On the road

How new cars keep us safe

Did you know Tasmania has the oldest vehicle fleet in the country? It currently sits at 13 years, which is particularly concerning given the average age of passenger vehicles involved in fatal and serious injury crashes is about 12 years.

Vehicle manufacturers here and overseas are introducing a range of advanced safety technologies, with many helping to reduce road trauma. This is why we always encourage people to buy the highest ANCAP-rated car that they can afford. 

Let’s take a look at some of the features on offer that are keeping us safe and on the ball:

1. Autonomous emergency braking systems use electronic stability control and sensors to detect the distance and speed and distance of objects in your path and automatically brake to prevent a crash.

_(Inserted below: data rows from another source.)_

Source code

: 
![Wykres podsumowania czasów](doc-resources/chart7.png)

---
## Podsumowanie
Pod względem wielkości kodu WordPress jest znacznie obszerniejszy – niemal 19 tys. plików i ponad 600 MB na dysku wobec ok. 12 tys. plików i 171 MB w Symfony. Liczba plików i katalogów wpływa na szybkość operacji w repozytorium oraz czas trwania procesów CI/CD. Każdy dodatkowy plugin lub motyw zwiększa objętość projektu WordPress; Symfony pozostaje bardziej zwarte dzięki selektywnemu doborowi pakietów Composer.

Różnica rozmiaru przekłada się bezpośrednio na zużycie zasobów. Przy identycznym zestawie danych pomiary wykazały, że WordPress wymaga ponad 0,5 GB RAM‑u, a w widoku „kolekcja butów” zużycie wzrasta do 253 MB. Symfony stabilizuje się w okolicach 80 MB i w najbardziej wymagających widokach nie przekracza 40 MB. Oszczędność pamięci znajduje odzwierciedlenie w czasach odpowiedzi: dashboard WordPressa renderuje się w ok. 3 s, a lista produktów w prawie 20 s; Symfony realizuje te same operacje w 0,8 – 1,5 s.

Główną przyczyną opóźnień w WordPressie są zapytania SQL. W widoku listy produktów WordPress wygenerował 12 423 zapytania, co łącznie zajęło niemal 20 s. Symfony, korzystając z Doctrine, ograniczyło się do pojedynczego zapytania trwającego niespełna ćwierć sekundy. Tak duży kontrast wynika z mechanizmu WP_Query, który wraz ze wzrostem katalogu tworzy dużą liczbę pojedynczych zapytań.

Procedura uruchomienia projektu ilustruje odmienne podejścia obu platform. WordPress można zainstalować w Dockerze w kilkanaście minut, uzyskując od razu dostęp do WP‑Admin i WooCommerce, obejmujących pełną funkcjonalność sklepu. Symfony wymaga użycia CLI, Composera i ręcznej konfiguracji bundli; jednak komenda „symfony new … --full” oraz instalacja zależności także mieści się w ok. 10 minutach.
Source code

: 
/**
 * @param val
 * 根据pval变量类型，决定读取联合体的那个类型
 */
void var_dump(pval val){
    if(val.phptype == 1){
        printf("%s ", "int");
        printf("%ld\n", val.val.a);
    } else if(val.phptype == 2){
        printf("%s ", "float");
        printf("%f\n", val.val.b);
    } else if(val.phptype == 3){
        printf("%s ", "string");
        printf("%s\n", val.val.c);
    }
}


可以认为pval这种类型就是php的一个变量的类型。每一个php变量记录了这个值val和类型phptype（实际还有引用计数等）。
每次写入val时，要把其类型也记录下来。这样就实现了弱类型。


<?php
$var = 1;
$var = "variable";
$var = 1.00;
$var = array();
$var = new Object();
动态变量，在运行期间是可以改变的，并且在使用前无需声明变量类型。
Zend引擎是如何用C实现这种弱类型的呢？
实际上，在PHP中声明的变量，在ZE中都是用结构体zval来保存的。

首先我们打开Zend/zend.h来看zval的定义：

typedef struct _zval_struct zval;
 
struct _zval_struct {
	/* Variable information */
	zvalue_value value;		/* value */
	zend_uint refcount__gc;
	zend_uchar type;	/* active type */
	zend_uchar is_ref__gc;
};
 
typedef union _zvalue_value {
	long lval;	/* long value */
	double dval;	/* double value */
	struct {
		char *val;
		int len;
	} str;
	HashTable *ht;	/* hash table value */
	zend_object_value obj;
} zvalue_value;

2. Technology that uses Bluetooth and various apps to stop mobile phones from using internet, sending texts or making non-hands-free calls while you’re driving.

3. Intelligent speed adaptation uses GPS to alert you if you’re over the speed limit and can limit your speed automatically.

4. Intersection collision warning uses radar systems to detect if a vehicle is approaching from your side at an intersection and alert you of a possible collision.

5. Cameras and sensors can monitor head and eye movement to detect fatigue and distraction, including mobile phone use. 

Cars on highway

Silver car on dirt road

6. Adaptive cruise control uses radar to control your speed to keep you a safe distance from the vehicle in front.

7. Lane departure warnings use sensors to read the road and can take over the steering to keep you in your lane. 

8. Safe-exit warnings detect an oncoming hazard, such as a cyclist or another vehicle, and automatically prevents you opening the door until the hazard passes.

9. Reverse cameras capture what’s behind your vehicle to help you park, cameras to check your blind spots and overhead cameras to give you a 360-degree view of what’s around you.

10. Automatic emergency call systems detect when the vehicle has been involved in a severe collision and alert emergency services with a location.

11. Electronic stability control systems are also common in new cars. They help to keep your car on the road when you lose control by applying brakes to different wheels.

12. Standard alcohol/drug ignition interlock systems that require the driver to 'pass' a breath test in order for the vehicle to be driven.